Presque trois semaines après sa mise en ligne, la mini-série documentaire "De rockstar à tueur : Le cas Cantat" continue de nourrir les débats. En s’intéressant au traitement médiatique du sombre meurtre de l’actrice Marie Trintignant sous les coupes du leader du groupe Noir Désir, les réalisateurs de ce carton d’audience sur Netflix (plus de deux millions de visionnage) savaient que les témoignages recueillis dans ces trois épisodes allaient faire causer. Celui bouleversant de Lio au sujet de l’omerta planant autour du rockeur a profondément ému les abonnés de la plateforme. Et vient, quelque part, compenser le mutisme des acolytes musiciens de Bertrand Cantat, lesquels ont scellé un pacte pour ne pas avoir à s’exprimer dans ce documentaire, qu'ils considèrent mal anglé. "Ils voulaient faire un doc sociétal avec deux tiers de fait divers et un tiers de musique. À charge. Alors on leur a dit non. Et personne autour de nous ne leur parlera. C’est une famille, Noir Désir", s'était justifié Denis Barthe, le batteur du quatuor dans les colonnes du "Parisien".
En parallèle de ce choix discuté, une radio a pris une décision toute autant radicale. Sur son site internet, la station Vibration a annoncé boycotter Bertrand Cantat et sa discographie. Plus aucun titre du chanteur, en solo ou avec son groupe Noir Désir, ne résonnera sur ses ondes. Dans un billet intitulé "Pourquoi nous refusons de diffuser Bertrand Cantat", les programmateurs de la radio basée dans la région Centre s'interrogent sur la lourde question soulevée par cette enquête inédite : "Peut-on encore séparer l’homme de l’artiste ?" Ils prennent ainsi à partie leurs fidèles auditeurs : "Doit-on continuer à écouter 'Le vent nous portera' ? Doit-on encore acheter ses albums ? Ignorer la gravité de ses actes au nom de l’art, ne serait-ce pas perpétuer la culture du silence autour des violences conjugales ? Eux ont fait leur choix en âme et conscience en expliquant que la qualité des chansons composées et écrites par le rockeur ne suffisaient pas à omettre sa responsabilité dans ce féminicide. "Aucune mélodie, aucun texte, aussi beaux soient-ils, ne sauraient le justifier. C’est pourquoi, sur notre antenne, nous faisons le choix de ne pas diffuser Noir Désir et Bertrand Cantat", est-il indiqué dans ce communiqué.

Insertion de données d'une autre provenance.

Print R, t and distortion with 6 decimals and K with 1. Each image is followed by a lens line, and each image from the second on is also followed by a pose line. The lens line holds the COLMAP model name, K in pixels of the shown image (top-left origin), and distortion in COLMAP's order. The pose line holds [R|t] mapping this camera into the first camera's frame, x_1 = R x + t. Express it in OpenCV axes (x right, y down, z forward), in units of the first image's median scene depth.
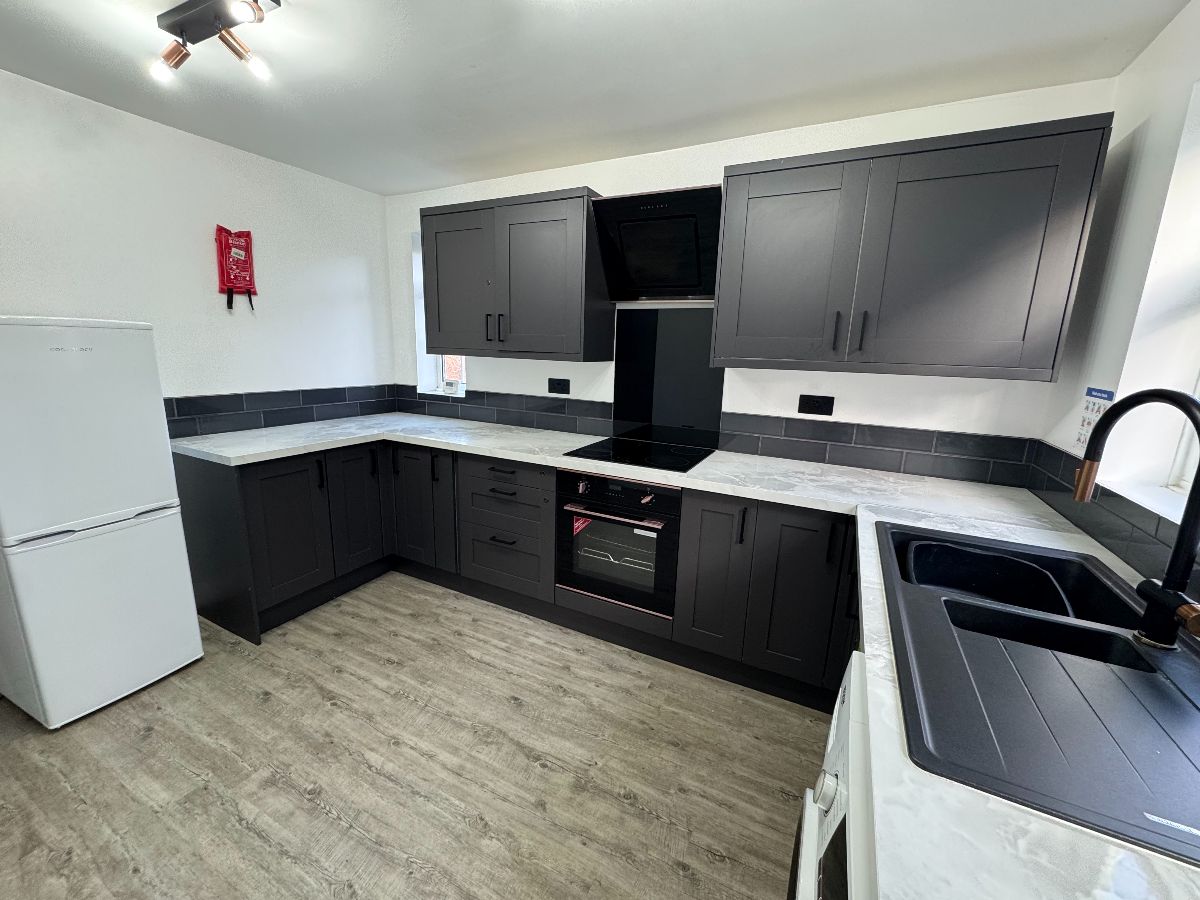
lens RADIAL K [[476.9, 0, 596.3], [0, 476.9, 443.9], [0, 0, 1]] dist [0.010248, -0.000681]
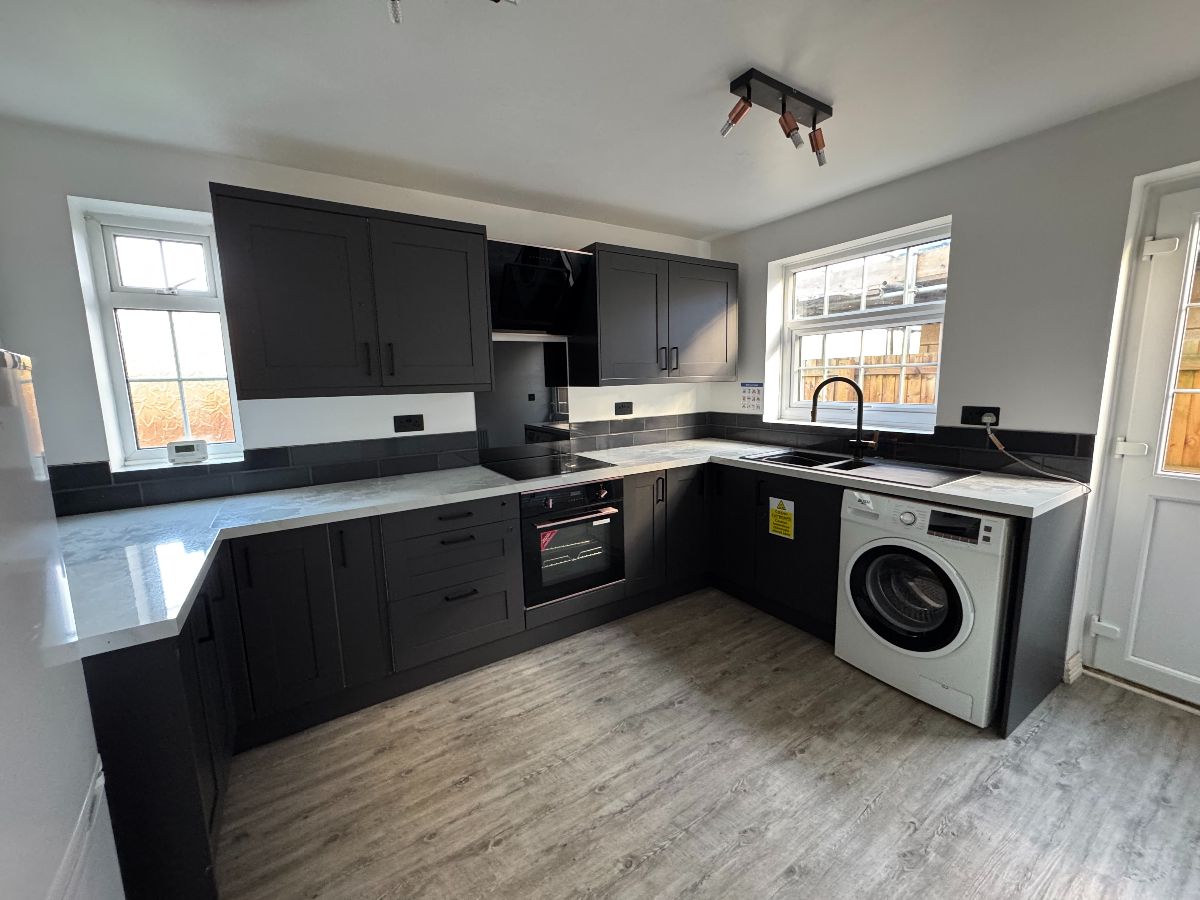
lens RADIAL K [[476.9, 0, 593.6], [0, 476.9, 451.7], [0, 0, 1]] dist [0.010248, -0.000681]
pose [[0.506989, -0.175926, 0.843808, -0.907636], [0.208625, 0.974888, 0.077906, -0.090443], [-0.836324, 0.136542, 0.530960, 0.334744]]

Depuis la dissolution du groupe Noir Désir en 2013, l'ex-star du rock se fait discret et partage sa vie entre Bordeaux et une maison isolée dans les Landes, entouré seulement de sa nouvelle compagne, et de quelques proches. Selon "Le Parisien", celui qui vient de fêter ses 61 ans, est désormais un homme que l’on aperçoit à vélo ou en terrasse, mais qui n'a jamais totalement renoncé à la musique. Fin 2024, Détroit, le duo qu'il a formé avec le bassiste Pascal Humbert, publie un deuxième album intitulé "L’Angle", après avoir lancé une campagne de financement participatif sur Ulule. Le projet dépasse largement son objectif initial de 60.000 euros, récoltant plus de 217.000 euros en quelques jours. Face à la polémique, la plateforme se désolidarise et reverse sa commission à une association d’aide aux femmes victimes de violences conjugales.
Aucun concert n’est annoncé pour accompagner la sortie du disque. Dans un message adressé au "Parisien", Jérémy Garat, membre du groupe, déclare : "Nous ne donnons pas d’interview, nous laissons parler la musique. C’est une sortie particulière et nous avons un double principe de précaution et de discrétion." Le disque, composé de 11 titres, est aujourd’hui disponible, mais les musiciens continuent de rester silencieux, refusant toute sollicitation médiatique.